• **GIVEN RECORDS**:

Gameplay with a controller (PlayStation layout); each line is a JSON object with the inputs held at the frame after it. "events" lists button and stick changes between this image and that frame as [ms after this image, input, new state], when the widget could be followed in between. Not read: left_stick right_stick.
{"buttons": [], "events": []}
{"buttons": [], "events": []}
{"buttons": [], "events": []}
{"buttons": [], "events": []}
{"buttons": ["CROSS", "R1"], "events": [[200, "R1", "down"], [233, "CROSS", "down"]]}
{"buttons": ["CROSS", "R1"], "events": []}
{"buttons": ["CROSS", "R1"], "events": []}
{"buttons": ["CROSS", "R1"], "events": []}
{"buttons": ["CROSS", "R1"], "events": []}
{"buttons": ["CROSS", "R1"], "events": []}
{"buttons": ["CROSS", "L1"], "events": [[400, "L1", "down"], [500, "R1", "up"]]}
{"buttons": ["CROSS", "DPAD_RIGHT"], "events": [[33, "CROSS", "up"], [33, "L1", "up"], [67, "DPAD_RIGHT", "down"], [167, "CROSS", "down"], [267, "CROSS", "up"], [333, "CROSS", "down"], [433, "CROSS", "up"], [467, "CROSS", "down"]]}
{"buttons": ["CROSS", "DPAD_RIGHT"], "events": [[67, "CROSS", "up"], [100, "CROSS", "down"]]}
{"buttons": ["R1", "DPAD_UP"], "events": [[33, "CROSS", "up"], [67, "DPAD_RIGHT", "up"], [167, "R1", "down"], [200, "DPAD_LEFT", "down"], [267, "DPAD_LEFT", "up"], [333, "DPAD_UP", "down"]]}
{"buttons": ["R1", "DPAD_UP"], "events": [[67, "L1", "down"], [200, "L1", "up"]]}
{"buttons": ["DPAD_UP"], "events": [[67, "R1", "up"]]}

• **PROBLEM DETAILS**:
Would you please return all of the data exactly?

• **EXERCISE RESPONSE**:
Gameplay with a controller (PlayStation layout); each line is a JSON object with the inputs held at the frame after it. "events" lists button and stick changes between this image and that frame as [ms after this image, input, new state], when the widget could be followed in between. Not read: left_stick right_stick.
{"buttons": [], "events": []}
{"buttons": [], "events": []}
{"buttons": [], "events": []}
{"buttons": [], "events": []}
{"buttons": ["CROSS", "R1"], "events": [[200, "R1", "down"], [233, "CROSS", "down"]]}
{"buttons": ["CROSS", "R1"], "events": []}
{"buttons": ["CROSS", "R1"], "events": []}
{"buttons": ["CROSS", "R1"], "events": []}
{"buttons": ["CROSS", "R1"], "events": []}
{"buttons": ["CROSS", "R1"], "events": []}
{"buttons": ["CROSS", "L1"], "events": [[400, "L1", "down"], [500, "R1", "up"]]}
{"buttons": ["CROSS", "DPAD_RIGHT"], "events": [[33, "CROSS", "up"], [33, "L1", "up"], [67, "DPAD_RIGHT", "down"], [167, "CROSS", "down"], [267, "CROSS", "up"], [333, "CROSS", "down"], [433, "CROSS", "up"], [467, "CROSS", "down"]]}
{"buttons": ["CROSS", "DPAD_RIGHT"], "events": [[67, "CROSS", "up"], [100, "CROSS", "down"]]}
{"buttons": ["R1", "DPAD_UP"], "events": [[33, "CROSS", "up"], [67, "DPAD_RIGHT", "up"], [167, "R1", "down"], [200, "DPAD_LEFT", "down"], [267, "DPAD_LEFT", "up"], [333, "DPAD_UP", "down"]]}
{"buttons": ["R1", "DPAD_UP"], "events": [[67, "L1", "down"], [200, "L1", "up"]]}
{"buttons": ["DPAD_UP"], "events": [[67, "R1", "up"]]}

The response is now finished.